If HTS seeks to replicate the Salvation Government’s model of governance across Damascus and other former regime-controlled areas, the results could be disastrous. Given the northwest's experience, such a move is unlikely to inspire public trust or deliver the accountability Syrians demand. Without participation from a broad base of the public, HTS risks perpetuating the very grievances that ignited the Syrian uprising in the first place.

Meanwhile, despite the lightning pace of developments on the ground, the international community remains conspicuously absent. From conversations during my recent visit to major capitals in Europe, there is clearly much hesitation when it comes to adopting a more active role in supporting Syria after Assad’s fall. The officials I spoke with gave the impression that they are in wait-and-see mode, observing how HTS and Jolani behave before deciding on next steps. They were focussed on HTS’s treatment of minorities, women’s rights, the group’s stance toward Israel and its willingness to allow refugees to return. But while states in the region and elsewhere are understandably cautious, their inaction is costly.

Saturday’s diplomatic summit in Jordan, which included countries in the region alongside the United States and the United Nations, offered a glimmer of hope that the momentum is shifting. A joint statement supporting the implementation of UN Security Council Resolution 2254—a roadmap for Syria’s political transition—signalled a renewed commitment to stabilising the country. However, HTS is creating a reality on the ground that is increasingly disconnected from the UN-led process.

Jolani has expressed a desire for the group to be delisted as a terror organisation and recognised as a political actor. This ambition gives regional and international powers critical leverage. By engaging cautiously with HTS, the international community can pressure the group to commit to an inclusive, democratic transition that extends beyond its rhetoric. However, such engagement must come with firm conditions: HTS cannot monopolise the process, sideline other Syrian actors or unilaterally impose its model of governance.

The stakes could not be higher. The decisions made in the coming weeks will shape Syria’s trajectory for generations. The international community must seize this historic opportunity to support a transition that is democratic and transparent. Such an effort would not only honour the sacrifices of millions of Syrians during years of war, but also lay the foundation for lasting peace and stability.

The ripple effects of Syria’s turmoil would extend far beyond its borders, threatening regional security. Continued instability could lead to groups—including the likes of Isis—using Syria as a base for launching attacks against other countries. Another wave of fighting in Syria could force those who have recently returned to the country to flee abroad once more. It could also drive out those who remained in Syria throughout the 13 years of conflict. This would create new waves of refugees.
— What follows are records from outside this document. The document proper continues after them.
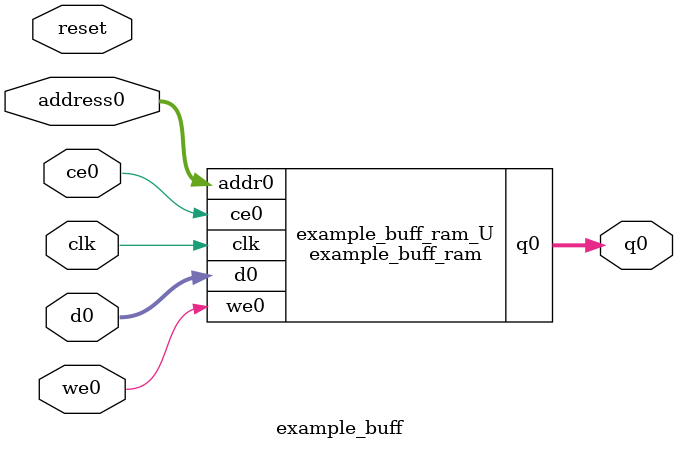
<source format=v>

`timescale 1 ns / 1 ps
module example_buff_ram (addr0, ce0, d0, we0, q0,  clk);

parameter DWIDTH = 32;
parameter AWIDTH = 7;
parameter MEM_SIZE = 128;

input[AWIDTH-1:0] addr0;
input ce0;
input[DWIDTH-1:0] d0;
input we0;
output reg[DWIDTH-1:0] q0;
input clk;

(* ram_style = "block" *)reg [DWIDTH-1:0] ram[MEM_SIZE-1:0];




always @(posedge clk)  
begin 
    if (ce0) 
    begin
        if (we0) 
        begin 
            ram[addr0] <= d0; 
            q0 <= d0;
        end 
        else 
            q0 <= ram[addr0];
    end
end


endmodule


`timescale 1 ns / 1 ps
module example_buff(
    reset,
    clk,
    address0,
    ce0,
    we0,
    d0,
    q0);

parameter DataWidth = 32'd32;
parameter AddressRange = 32'd128;
parameter AddressWidth = 32'd7;
input reset;
input clk;
input[AddressWidth - 1:0] address0;
input ce0;
input we0;
input[DataWidth - 1:0] d0;
output[DataWidth - 1:0] q0;



example_buff_ram example_buff_ram_U(
    .clk( clk ),
    .addr0( address0 ),
    .ce0( ce0 ),
    .d0( d0 ),
    .we0( we0 ),
    .q0( q0 ));

endmodule


</source>
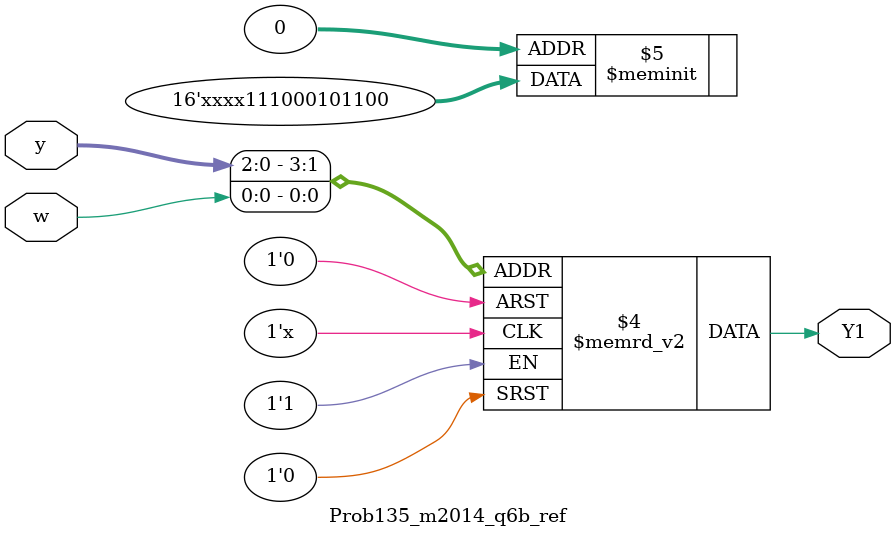
<source format=sv>

module Prob135_m2014_q6b_ref (
  input [2:0] y,
  input w,
  output reg Y1
);

  always_comb begin
    case ({y, w})
      4'h0: Y1 = 1'b0;
      4'h1: Y1 = 1'b0;
      4'h2: Y1 = 1'b1;
      4'h3: Y1 = 1'b1;
      4'h4: Y1 = 1'b0;
      4'h5: Y1 = 1'b1;
      4'h6: Y1 = 1'b0;
      4'h7: Y1 = 1'b0;
      4'h8: Y1 = 1'b0;
      4'h9: Y1 = 1'b1;
      4'ha: Y1 = 1'b1;
      4'hb: Y1 = 1'b1;
      default: Y1 = 1'bx;
    endcase
  end

endmodule


</source>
It's not too late. A first step would be to send a clear message to HTS that the mandate of the interim government should not extend beyond March. Likewise, HTS should be pressured to clarify that this government will focus only on facilitating essential functions and services; it should not make any long-term changes, including constitutional reform. At the same time, international actors who care about the country should start engaging with all Syrian actors and facilitating meetings between them to agree on next steps, including the composition and mandate of the inclusive transitional body that should lead the country after March. Likewise, Syrian groups need help to start an inclusive process of constitutional amendment. Anything less would be a betrayal of their sacrifices—and a failure of global responsibility.

There is now a rare opportunity to transform Syria’s darkest chapter into the beginnings of a brighter future. The world must act decisively—not as passive spectators but as committed partners. This will help Syrians build a nation defined by justice, stability and hope.